Room-Temperature Intrinsic Ferromagnetic Chromium Tellurium Compounds with Thickness-Tunable Magnetic Texture

Adv Mater. 2023 May;35(19):e2209346. doi: 10.1002/adma.202209346. Epub 2023 Mar 30.

Abstract

2D ferromagnetic chromium tellurides exhibit intriguing spin configurations and high-temperature intrinsic ferromagnetism, providing unprecedented opportunities to explore the fundamental spin physics and build spintronic devices. Here, a generic van der Waals epitaxial approach is developed to synthesize the 2D ternary chromium tellurium compounds with thicknesses down to mono-, bi-, tri-, and few-unit cells (UC).
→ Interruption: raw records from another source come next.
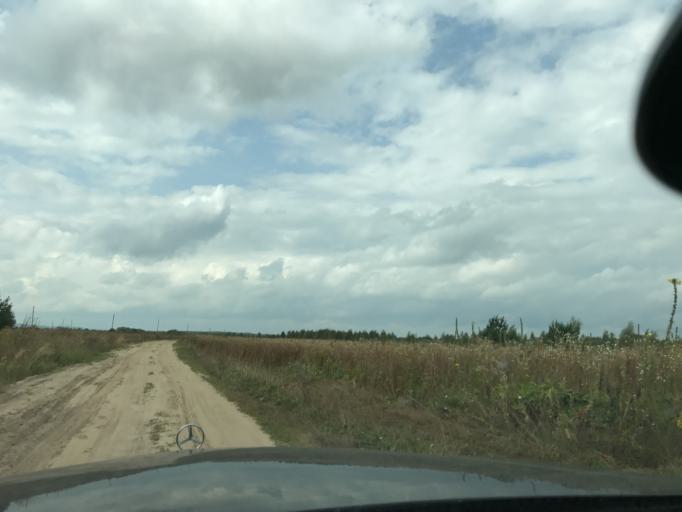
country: RU
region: Nizjnij Novgorod
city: Vacha
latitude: 55.9818
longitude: 42.7877
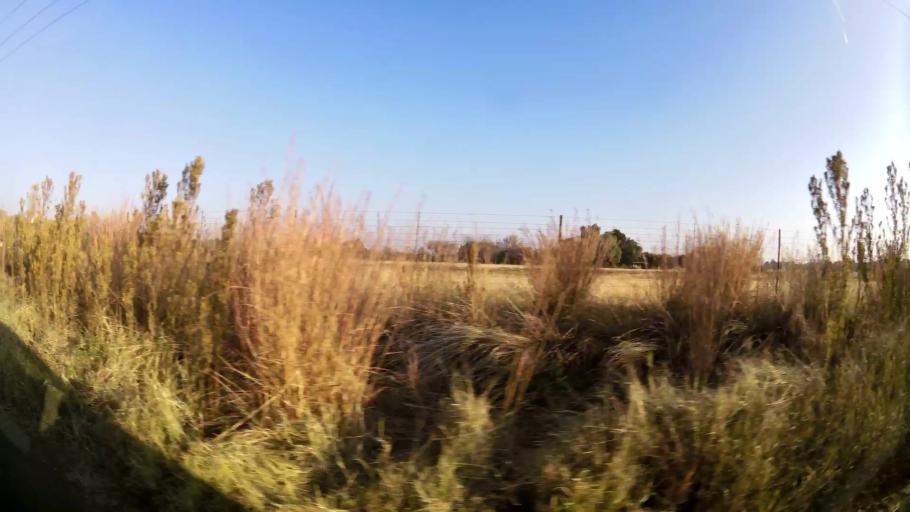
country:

The Mn0.14 Cr0.86 Te evolves from intrinsic ferromagnetic behavior in bi-UC, tri-UC, and few-UC to temperature-induced ferrimagnetic behavior as the thickness increases, resulting in a sign reversal of the anomalous Hall resistance. Temperature- and thickness-tunable labyrinthine-domain ferromagnetic behaviors are derived from the dipolar interactions in Fe0.26 Cr0.74 Te and Co0.40 Cr0.60 Te. Furthermore, the dipolar-interaction-induced stripe domain and field-induced domain wall (DW) motion velocity are studied, and multibit data storage is realized through an abundant DW state. The magnetic storage can function in neuromorphic computing tasks, and the pattern recognition accuracy can reach up to 97.93%, which is similar to the recognition accuracy of ideal software-based training (98.28%). Room-temperature ferromagnetic chromium tellurium compounds with intriguing spin configurations can significantly promote the exploration of the processing, sensing, and storage based on 2D magnetic systems.

Keywords: dipolar interaction; intrinsic ferromagnetic behavior; labyrinthine domain; neuromorphic computing task; spin reorientation transition.